Est-ce qu'il y a d'autres moyens de de sortir de cette situation ?
Macky Sall a dit que s’il n’y a pas de consensus après 2 jours, il faudra retourner au niveau du Conseil constitutionnel. Les principaux candidats, notamment ceux qui ont refusé le dialogue, sont allés déposer un document au niveau du Conseil constitutionnel demandant à l’institution de prendre dès maintenant une décision. Alors d’un côté, on a un président qui prend son temps, de l’autre, on a des candidats qui n’attendent pas.
Est-ce que ce que la crise politique que traverse le Sénégal ne s'inscrit pas dans une crise plus large de la démocratie dans cette région ? L'Afrique de l'Ouest a vu se multiplier les coups d’Etat ?
Le Sénégal est l’un des rares pays à ne pas avoir connu de coup d’État dans la région. La population est habituée à voter et à débattre. Nous avons même connu deux alternances en 2000 et 2012. Il y a eu avant cela une polémique autour du troisième mandat et je peux vous dire que la société civile sénégalaise, ainsi que les partis d’opposition, ont chacun joué leur partition pour que ce troisième mandat ne puisse pas avoir lieu.
La crise politique ne traduit elle pas une crise plus profonde du pays ?
La démocratie du pays devra évoluer après les élections.
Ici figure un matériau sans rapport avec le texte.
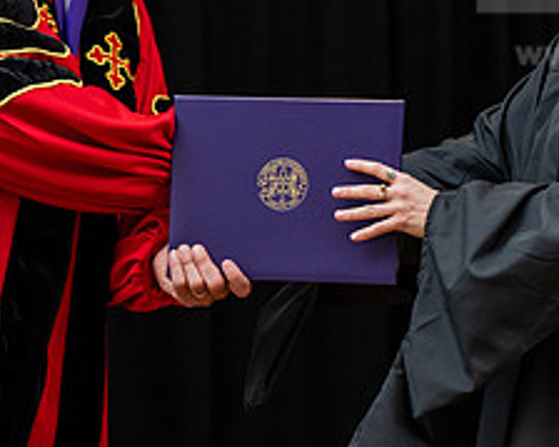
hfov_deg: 9.3
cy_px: 106
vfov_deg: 7.5
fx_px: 3423
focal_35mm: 207
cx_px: 402
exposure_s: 1/200
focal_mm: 85
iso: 1600
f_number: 3.5
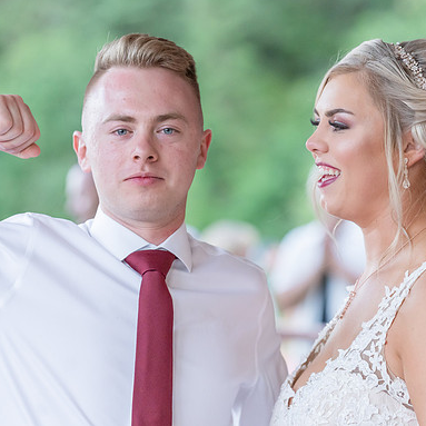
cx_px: 231
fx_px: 2882
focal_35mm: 207
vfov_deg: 8.5
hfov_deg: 8.5
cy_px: 212
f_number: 4
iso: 3200
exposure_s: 1/500
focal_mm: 161
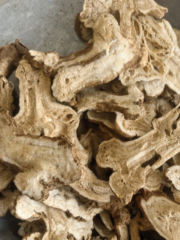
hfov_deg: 38.4
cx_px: 112
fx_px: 257
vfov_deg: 48.7
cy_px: 171
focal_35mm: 37
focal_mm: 6.98
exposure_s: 1/33.3
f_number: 2
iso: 500
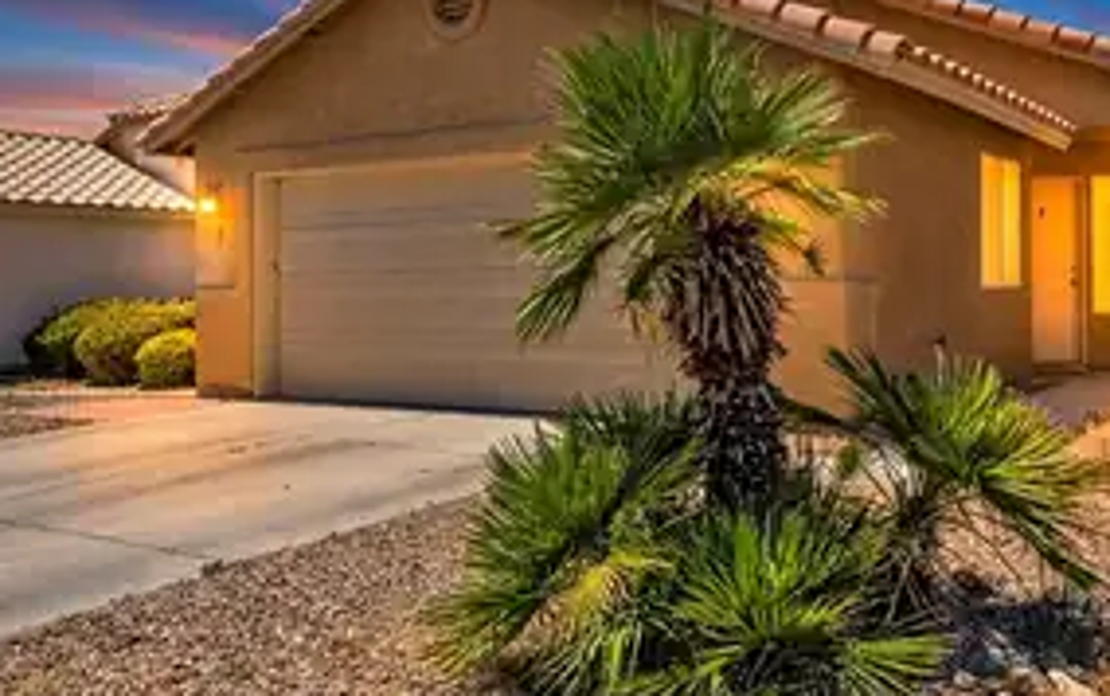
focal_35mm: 33
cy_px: 272
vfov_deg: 38.2
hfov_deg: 57.3
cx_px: 704
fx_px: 999
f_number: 8
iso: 320
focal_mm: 23
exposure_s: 1/1600
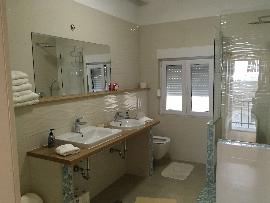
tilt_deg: -5.8
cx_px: 135
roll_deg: +0.9
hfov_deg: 61.7
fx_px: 226
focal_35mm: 29
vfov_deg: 48.2
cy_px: 102
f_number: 2.2
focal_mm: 4.15
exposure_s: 1/33
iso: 160
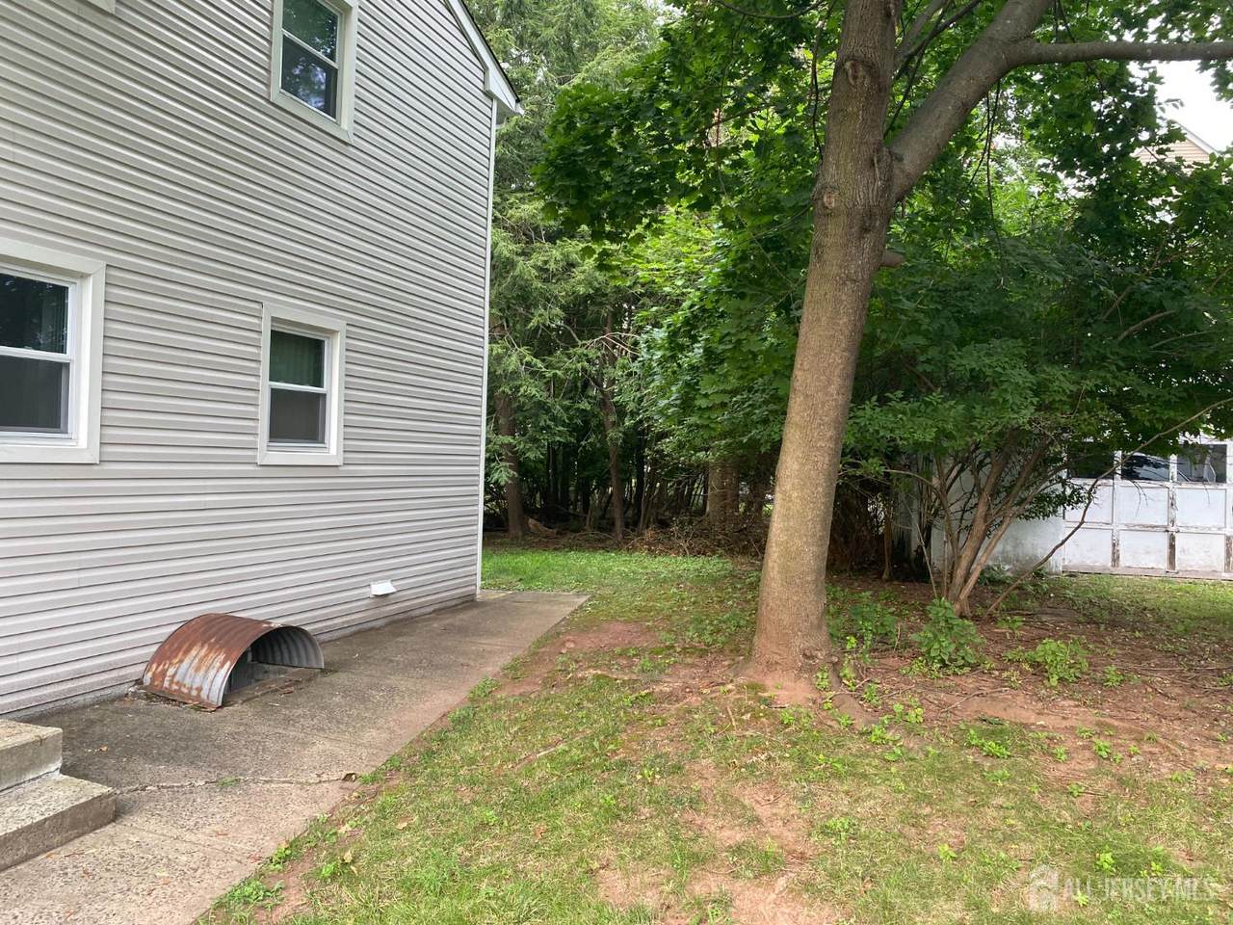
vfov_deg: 53.1
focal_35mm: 26
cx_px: 616
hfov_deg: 67.3
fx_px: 926
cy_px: 462
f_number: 1.8
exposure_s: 1/121
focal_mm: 4.25
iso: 100
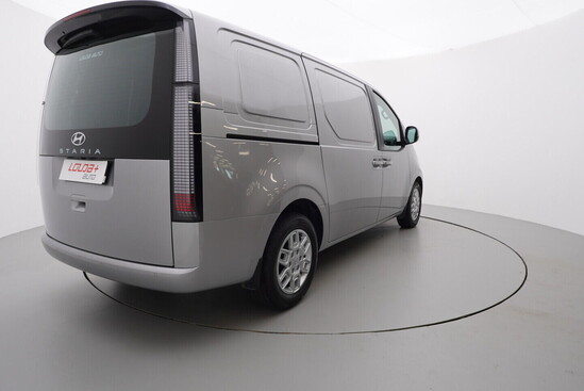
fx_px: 365
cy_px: 196
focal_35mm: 22
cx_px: 292
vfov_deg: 56.2
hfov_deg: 77.3
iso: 200
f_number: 5.6
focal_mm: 15
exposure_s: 1/80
La première étape sera de rééquilibrer le rôle des institutions parce que le président de la République a trop de pouvoir dans le système politique sénégalais. Imaginez un peu que, de son bon vouloir, il a réussi à arrêter le processus électoral. Selon moi, il faut aujourd’hui réduire le pouvoir du président, renforcer le Parlement, l’autorité judiciaire et les institutions.
Il faudra que le prochain président comprenne que nous sommes dans une autre époque, que la jeunesse sénégalaise est en demande de démocratie. Si nous avons un élément démocratique qui surplombe tout le monde et qui a des pouvoirs exorbitants, cela pose un problème. Il faut aussi que la société civile continue de se faire entendre et de jouer son rôle. Elle doit faire des propositions, suivre l’action publique et éclairer la population si les politiques vont dans le bon sens ou non. C’est justement ce que le Sénégal a toujours été : un modèle démocratique en Afrique, une démocratie vivante et pas seulement électorale, même si elle est imparfaite.
Cette séquence politique ne permettra-elle pas, finalement, de renforcer la démocratie du pays ?
Dans tout ce qu'il se passe, il y a quand même une avancée démocratique : c'est la décision du Conseil constitutionnel. Par sa jurisprudence, cette institution disait qu’une loi votée par les députés était constituante, que c’était le peuple qui avait parlé. Mais malgré ça, ici, elle a dit que c’était anticonstitutionnel, qu’on ne peut pas toucher à la durée du mandat. De mon point de vue, ça va compter dans les prochaines années et cela évitera de répéter cette situation. En-tout-cas, nous devons tout mettre en œuvre pour organiser des élections avant le 2 avril sinon la situation deviendra vraiment très compliquée.